Man 1: [00:00] The next bit of functionality in our validatable library is a simple but necessary one. That's the validation. A validation is a combination of a configured validation function from the previous step.

[00:12] Here we're configuring the main validator with a value of five, and the name of a field. The name in this case is actually just going to be Name, so we're going to validate the name of a user is at least five. This is similar to, again, using the syntax, user.validates length min five. Something like that.

[00:39] We're going to, in this case, insure that when we use the min validation to validate this user, that we get the value true. If we set the name to an empty string, that we get a false value, and also that the min validation exposes the message from the validation function.

[00:57] Right now, saving this out, we see that we have a failing test, because we have no validation class.

[01:03] Let's go ahead and add this validation class. Under "Validatable," we'll create a home for this. Validation. We'll copy out some of this to make it easier for us. Instead of "Validator," we're going to say, "Validation." Right now, this relies on nothing.

[01:30] There we go.
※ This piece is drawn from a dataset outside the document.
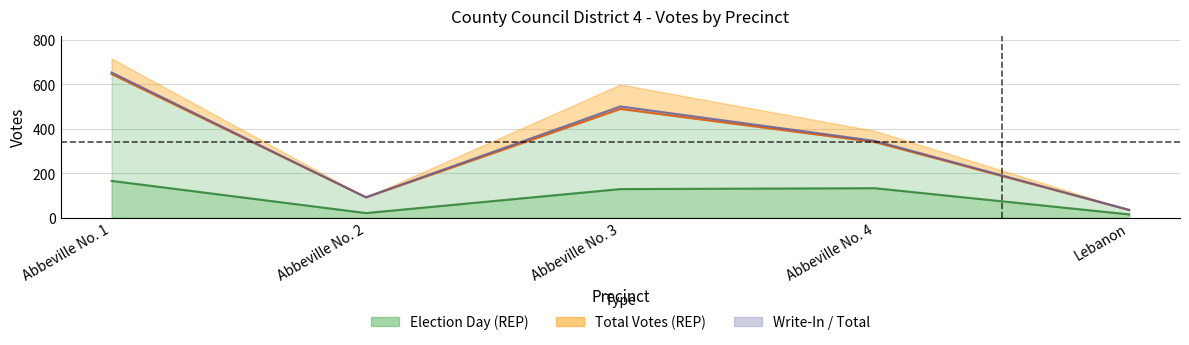

The value of Total Votes (REP) at Abbeville No. 2 is 130. True or false?

False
Again, we just need to create a quick constructor for a validation, and we're going to return the validation. This takes, again, the field name and it takes a configured validation function. We're going to expose the public properties on the validation, so we'll say this.field equals field. This.message equals validation function.message. This.validate is a function that takes an instance and we're going to validate this instance by saying validation function and we'll pass in the instance, and we'll validate that field.

[02:12] Doing this, all of our tests pass, as we would expect. Rather simple.